The collection sparkexample of the sparkmdb database contains the same data as for the examples in Data ingestion through DataVec and transformation through Spark and Data ingestion from a relational database sections, but in the form of BSON documents; for example:
/* 1 */
{
"_id" : ObjectId("5ae39eed144dfae14837c625"),
"DateTimeString" : "2016-01-01 17:00:00.000",
"CustomerID" : "830a7u3",
"MerchantID" : "u323fy8902",
"NumItemsInTransaction" : 1,
"MerchantCountryCode" : "USA",
"TransactionAmountUSD" : 100.0,
"FraudLabel" : "Legit"
}
/* 2 */
{
"_id" : ObjectId("5ae3a15d144dfae14837c671"),
"DateTimeString" : "2016-01-01 18:03:01.256",
"CustomerID" : "830a7u3",
"MerchantID" : "9732498oeu",
"NumItemsInTransaction" : 3,
"MerchantCountryCode" : "FR",
"TransactionAmountUSD" : 73.0,
"FraudLabel" : "Legit"
}
...
The dependencies to add to the Scala Spark project are the following:
- Apache Spark 2.2.1
- Apache Spark SQL 2.2.1
- The MongoDB connector for Spark 2.2.0
We need to create a Spark Session, as follows:
val sparkSession = SparkSession.builder()
.master("local")
.appName("MongoSparkConnectorIntro")
.config("spark.mongodb.input.uri", "mongodb://mdbhost:27017/sparkmdb.sparkexample")

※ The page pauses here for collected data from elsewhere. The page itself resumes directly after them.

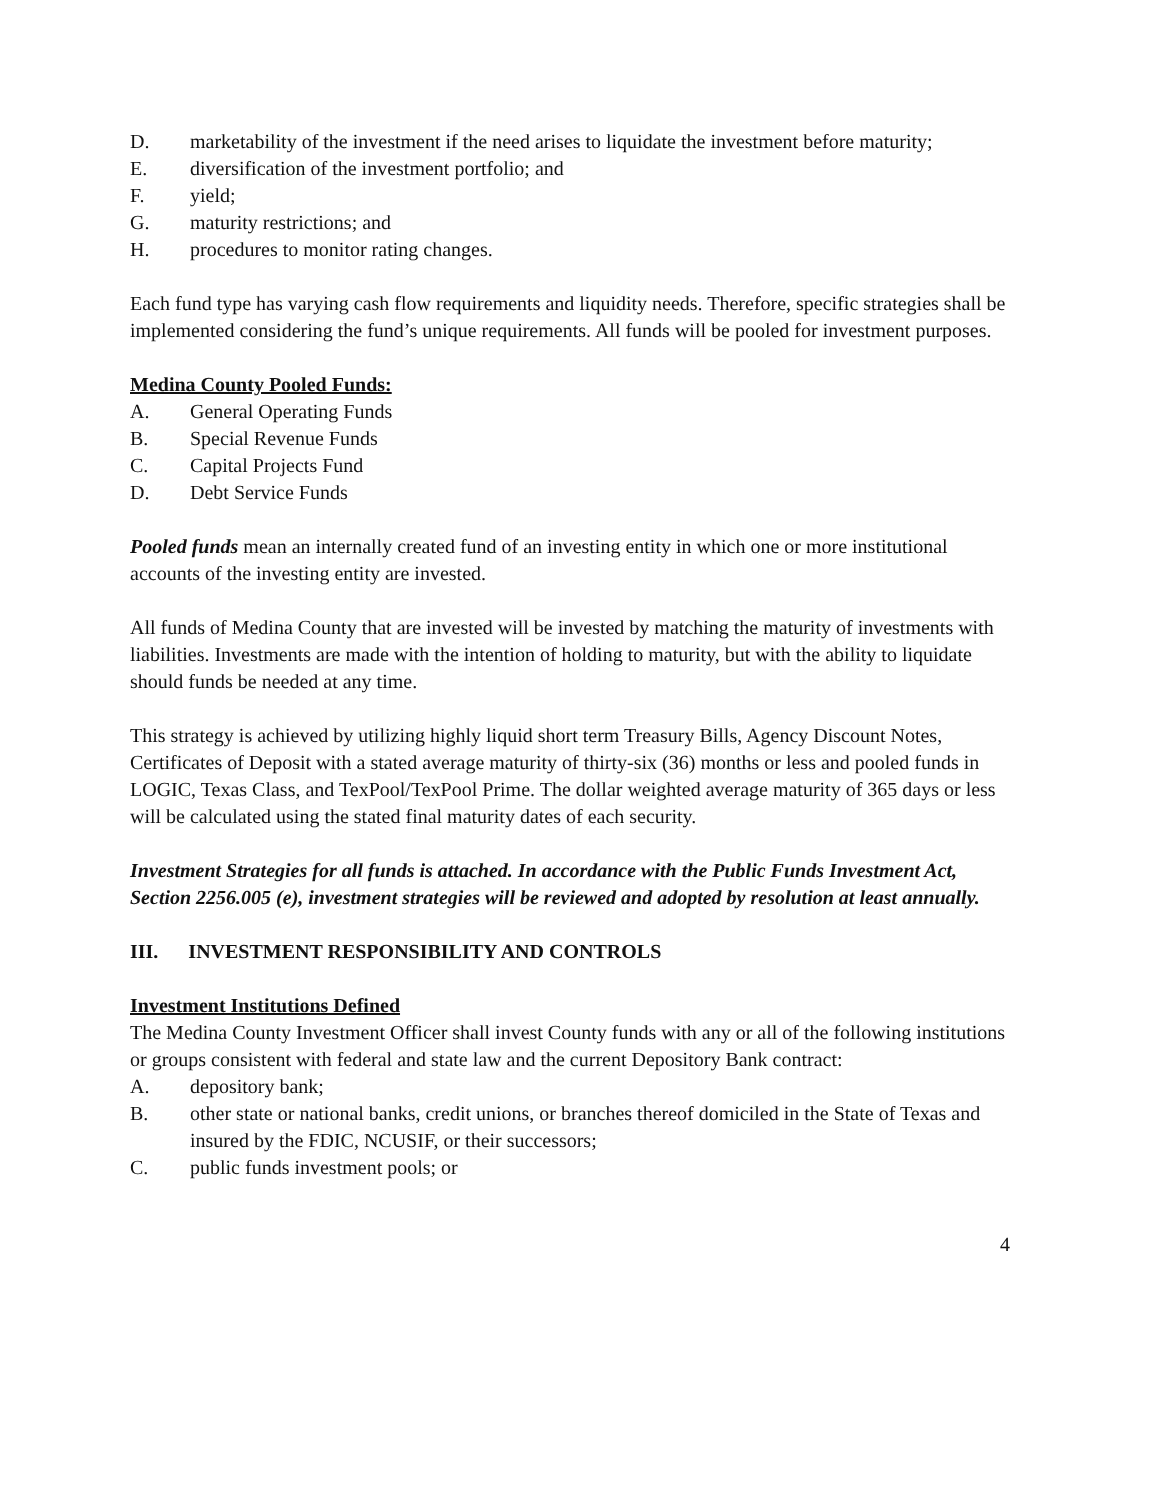D. marketability of the investment if the need arises to liquidate the investment before maturity;
E. diversification of the investment portfolio; and
F. yield;
G. maturity restrictions; and
H. procedures to monitor rating changes.
Each fund type has varying cash flow requirements and liquidity needs. Therefore, specific strategies shall be implemented considering the fund’s unique requirements. All funds will be pooled for investment purposes.
Medina County Pooled Funds:
A. General Operating Funds
B. Special Revenue Funds
C. Capital Projects Fund
D. Debt Service Funds
Pooled funds mean an internally created fund of an investing entity in which one or more institutional accounts of the investing entity are invested.
All funds of Medina County that are invested will be invested by matching the maturity of investments with liabilities. Investments are made with the intention of holding to maturity, but with the ability to liquidate should funds be needed at any time.
This strategy is achieved by utilizing highly liquid short term Treasury Bills, Agency Discount Notes, Certificates of Deposit with a stated average maturity of thirty-six (36) months or less and pooled funds in LOGIC, Texas Class, and TexPool/TexPool Prime. The dollar weighted average maturity of 365 days or less will be calculated using the stated final maturity dates of each security.
Investment Strategies for all funds is attached. In accordance with the Public Funds Investment Act, Section 2256.005 (e), investment strategies will be reviewed and adopted by resolution at least annually.
III. INVESTMENT RESPONSIBILITY AND CONTROLS
Investment Institutions Defined
The Medina County Investment Officer shall invest County funds with any or all of the following institutions or groups consistent with federal and state law and the current Depository Bank contract:
A. depository bank;
B. other state or national banks, credit unions, or branches thereof domiciled in the State of Texas and insured by the FDIC, NCUSIF, or their successors;
C. public funds investment pools; or
4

.config("spark.mongodb.output.uri", "mongodb://mdbhost:27017/sparkmdb.sparkexample")
.getOrCreate()
Specify the connection to the database. After the session as been created, it is possible to use it to load data from the sparkexample collection through the com.mongodb.spark.MongoSpark class, as follows:
val df = MongoSpark.load(sparkSession)
The returned DataFrame has the same structure as for the sparkexample collection. Use the following instruction:
df.printSchema()
It prints the following output:

Of course, the retrieved data is that in the DB collection, as follows:
df.collect.foreach { println }
It returns the following:
[830a7u3,2016-01-01 17:00:00.000,Legit,USA,u323fy8902,1,100.0,[5ae39eed144dfae14837c625]]
[830a7u3,2016-01-01 18:03:01.256,Legit,FR,9732498oeu,3,73.0,[5ae3a15d144dfae14837c671]]
...
It is also possible to run SQL queries on the DataFrame. We need first to create a case class to define the schema for the DataFrame, as follows:
case class Transaction(CustomerID: String,
MerchantID: String,
MerchantCountryCode: String,
DateTimeString: String,
NumItemsInTransaction: Int,
TransactionAmountUSD: Double,
FraudLabel: String)
Then we load the data, as follows:
val transactions = MongoSpark.load[Transaction](sparkSession)
We must register a temporary view for the DataFrame, as follows:
transactions.createOrReplaceTempView("transactions")
Before we can execute an SQL statement, for example:
val filteredTransactions = sparkSession.sql("SELECT CustomerID, MerchantID FROM transactions WHERE TransactionAmountUSD = 100")
Use the following instruction:
filteredTransactions.show
It returns the following:
+----------+----------+
|CustomerID|MerchantID|
+----------+----------+
| 830a7u3|u323fy8902|
+----------+----------+